Стимуляция сенсорных нейронов ганглия дорсального корешка с помощью агониста нейропептидных рецепторов

Возьмите многолуночный планшет, содержащий трансфицированные ганглиозные нейроны заднего корешка крысы.

Нейроны тестовой лунки демонстрируют сниженную экспрессию нейропептидных рецепторов, в то время как нейроны контрольной лунки демонстрируют физиологические уровни экспрессии нейропептидных рецепторов.

Замените среду на среду, не содержащую сыворотки, чтобы обеспечить контролируемую среду для точной реакции на стимуляцию.

Добавьте в лунки агонист нейропептидных рецепторов и перемешайте.
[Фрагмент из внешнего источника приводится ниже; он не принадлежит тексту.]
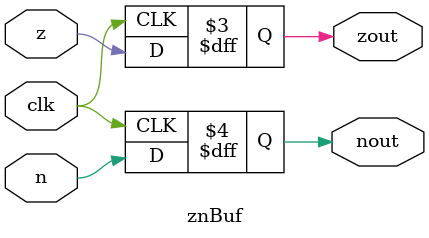
<source format=v>
`timescale 1ns / 1ps


module znBuf(z,n,clk,zout,nout);
input z;
input n;
input clk;
output reg zout;
output reg nout;

initial
begin
    zout=0;
    nout=0;
end

always@(posedge clk)
begin
    zout=z;
    nout=n;
end
endmodule

</source>
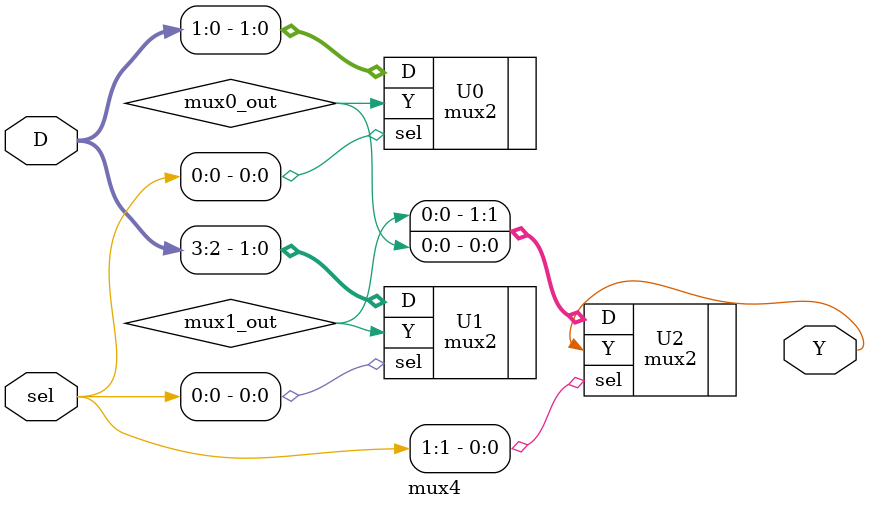
<source format=sv>
`timescale 1ns/1ps

module mux4(

	input		[3 : 0] 	D,
    input   	[1 : 0] 	sel,
	output   				Y

	);
	
	logic mux0_out, mux1_out;

	mux2 U0(.D(D[1:0]), .sel(sel[0]), .Y(mux0_out));
	mux2 U1(.D(D[3:2]), .sel(sel[0]), .Y(mux1_out));
	mux2 U2(.D({mux1_out, mux0_out}), .sel(sel[1]), .Y(Y));


endmodule

</source>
Инкубируйте тарелку.

В контрольной лунке агонист нейропептидных рецепторов связывается с рецепторами-мишенями, запуская внутриклеточный сигнальный каскад, который высвобождает нейротрансмиттеры.

Однако в тестовых лунках сниженная экспрессия нейропептидных рецепторов ограничивает связывание агонистов, что приводит к снижению высвобождения нейромедиаторов по сравнению с контролем.

После инкубации соберите среду из лунок и центрифугите.

Перенесите надосадочную жидкость в пробирки и используйте подходящий иммуноферментный анализ для измерения уровня нейротрансмиттеров. Контрольный образец демонстрирует более высокое высвобождение нейротрансмиттеров, чем тестовый образец, после стимуляции агонистов нейрорецепторов.

На 6-й день, после осаждения и через 72 часа после трансфекции миРНК, смените питательную среду на 200 микролитров бессывороточной среды. После 30-минутной инкубации добавьте 1 микролитр химического вещества для стимуляции и аккуратно перемешайте с помощью пипетирования. После инкубации в течение необходимого периода времени соберите питательную среду из чашки для культивирования и центрифугируйте при 5000 г в течение 5 минут при температуре 4 градуса Цельсия, чтобы удалить любые взвешенные примеси. Соберите надосадочную жидкость из центрифугирования и при необходимости разбавьте фосфатно-солевым раствором.